- Data extracted from a collection:

● ● ● ● ●

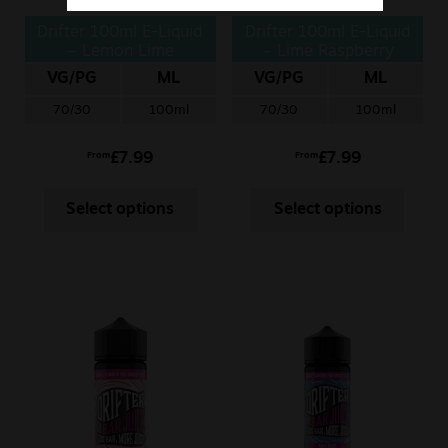
Drifter 100ml E-Liquid
Drifter 100ml E-Liquid
– Lemon Lime
– Lime Raspberry
Cherry
VG/PG
ML
VG/PG
ML
70/30
100ml
70/30
100ml
£
7.99
£
7.99
From
From
Select options
Select options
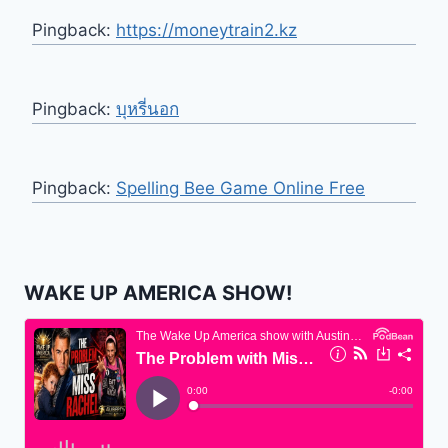
Pingback:
https://moneytrain2.kz
Pingback:
บุหรี่นอก
Pingback:
Spelling Bee Game Online Free
WAKE UP AMERICA SHOW!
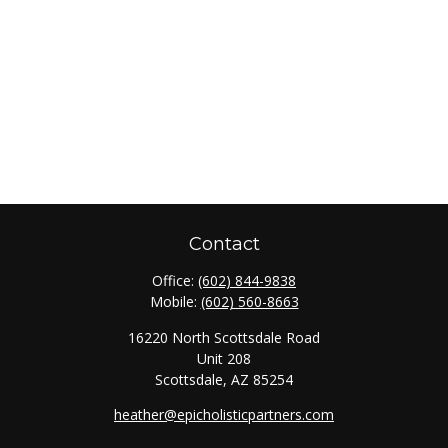
Contact
Office:
(602) 844-9838
Mobile:
(602) 560-8663
16220 North Scottsdale Road
Unit 208
Scottsdale,
AZ
85254
heather@epicholisticpartners.com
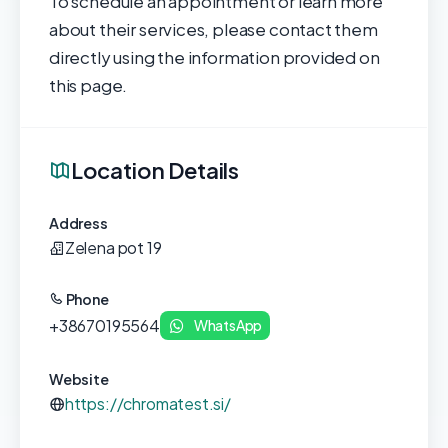
To schedule an appointment or learn more
about their services, please contact them
directly using the information provided on
this page.
Location Details
Address
Zelena pot 19
Phone
+38670195564
WhatsApp
Website
https://chromatest.si/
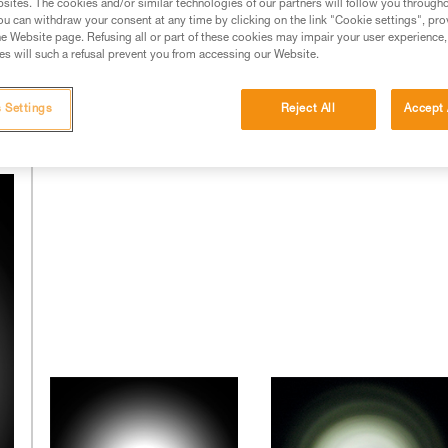
sites. The cookies and/or similar technologies of our partners will follow you through
u can withdraw your consent at any time by clicking on the link "Cookie settings", pro
e Website page. Refusing all or part of these cookies may impair your user experience,
of the LEDs and of the optics' design. The latter is complex and
s will such a refusal prevent you from accessing our Website.
chose long ago to integrate these skills into its research and
ernal laboratories.
 Settings
Reject All
Accept 
The beams of other headlamps:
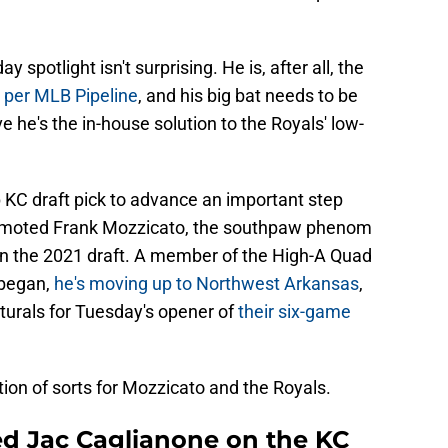
spotlight isn't surprising. He is, after all, the
 per MLB Pipeline
, and his big bat needs to be
e he's the in-house solution to the Royals' low-
 KC draft pick to advance an important step
romoted Frank Mozzicato, the southpaw phenom
n in the 2021 draft. A member of the High-A Quad
 began,
he's moving up to Northwest Arkansas
,
turals for Tuesday's opener of
their six-game
ion of sorts for Mozzicato and the Royals.
ed Jac Caglianone on the KC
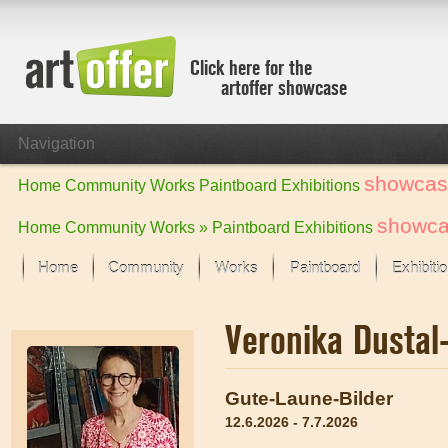
Click here for the
artoffer showcase
Navigation
showcas
Home
Community
Works
Paintboard
Exhibitions
showc
Home
Community
Works »
Paintboard
Exhibitions
Home
Community
Works
Paintboard
Exhibiti
Showcase
Veronika Dusta
Focus on the last month
All focus works
Default View
Gute-Laune-Bilder
Works in Focus
12.6.2026 - 7.7.2026
New Works - Selection
All new works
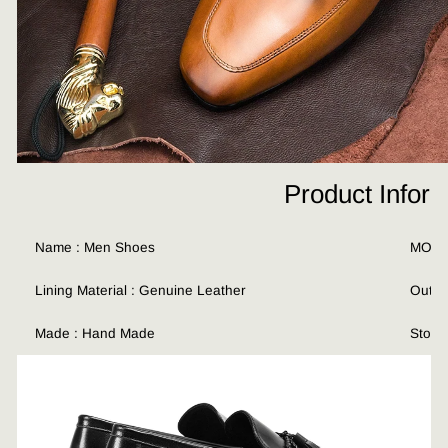
Product Infor
Name : Men Shoes
MOQ :
Lining Material : Genuine Leather
Outso
Made : Hand Made
Stock 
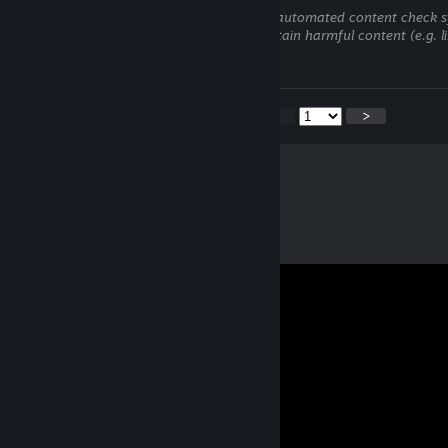
This comment is awaiting analysis by our automated content check sys
hidden until we verify that it does not contain harmful content (e.g. l
attempt to steal information).
<
>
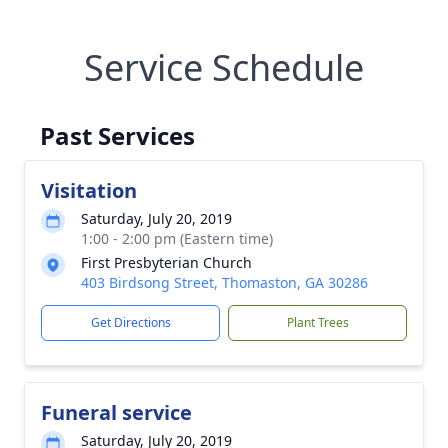
Service Schedule
Past Services
Visitation
Saturday, July 20, 2019
1:00 - 2:00 pm (Eastern time)
First Presbyterian Church
403 Birdsong Street, Thomaston, GA 30286
Get Directions
Plant Trees
Funeral service
Saturday, July 20, 2019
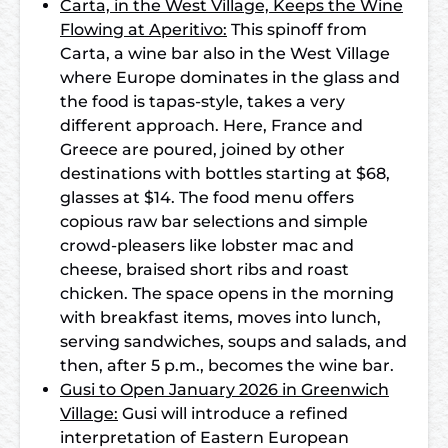
Carta, in the West Village, Keeps the Wine
Flowing at Aperitivo:
This spinoff from
Carta, a wine bar also in the West Village
where Europe dominates in the glass and
the food is tapas-style, takes a very
different approach. Here, France and
Greece are poured, joined by other
destinations with bottles starting at $68,
glasses at $14. The food menu offers
copious raw bar selections and simple
crowd-pleasers like lobster mac and
cheese, braised short ribs and roast
chicken. The space opens in the morning
with breakfast items, moves into lunch,
serving sandwiches, soups and salads, and
then, after 5 p.m., becomes the wine bar.
Gusi to Open January 2026 in Greenwich
Village:
Gusi will introduce a refined
interpretation of Eastern European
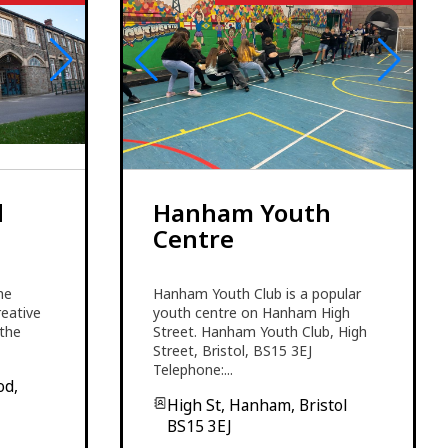
d
Hanham Youth
Centre
he
Hanham Youth Club is a popular
reative
youth centre on Hanham High
 the
Street. Hanham Youth Club, High
Street, Bristol, BS15 3EJ
Telephone:...
od,
High St, Hanham, Bristol
BS15 3EJ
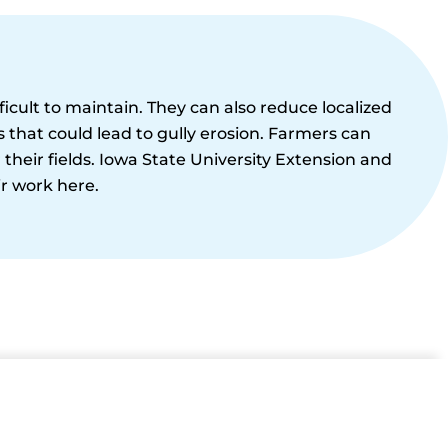
icult to maintain. They can also reduce localized
that could lead to gully erosion. Farmers can
r their fields. Iowa State University Extension and
r work here.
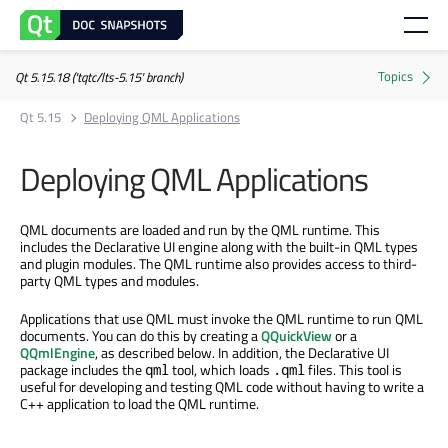
Qt 5.15.18 ('tqtc/lts-5.15' branch)
Qt 5.15
Deploying QML Applications
Deploying QML Applications
QML documents are loaded and run by the QML runtime. This
includes the Declarative UI engine along with the built-in QML types
and plugin modules. The QML runtime also provides access to third-
party QML types and modules.
Applications that use QML must invoke the QML runtime to run QML
documents. You can do this by creating a
QQuickView
or a
QQmlEngine
, as described below. In addition, the Declarative UI
package includes the
tool, which loads
files. This tool is
qml
.qml
useful for developing and testing QML code without having to write a
C++ application to load the QML runtime.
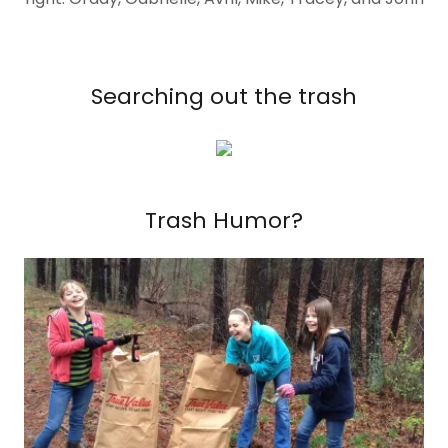
Searching out the trash
Trash Humor?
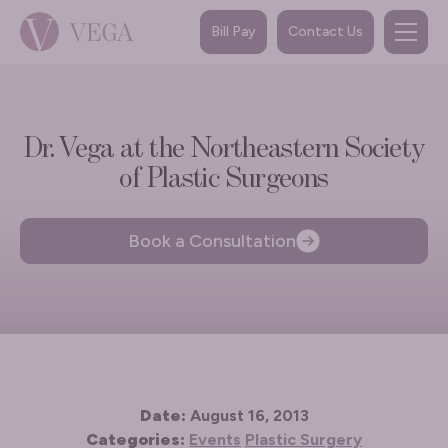
Bill Pay
Contact Us
Dr. Vega at the Northeastern Society
of Plastic Surgeons
Book a Consultation
Date:
August 16, 2013
Categories:
Events
Plastic Surgery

● ● ● ● ●

- ASSIGNMENT: Return every line of the listing above that contains the string "https". Matching is case-sensitive.

- SOLUTION FOR THIS TASK:
https://moneytrain2.kz
https://chromatest.si/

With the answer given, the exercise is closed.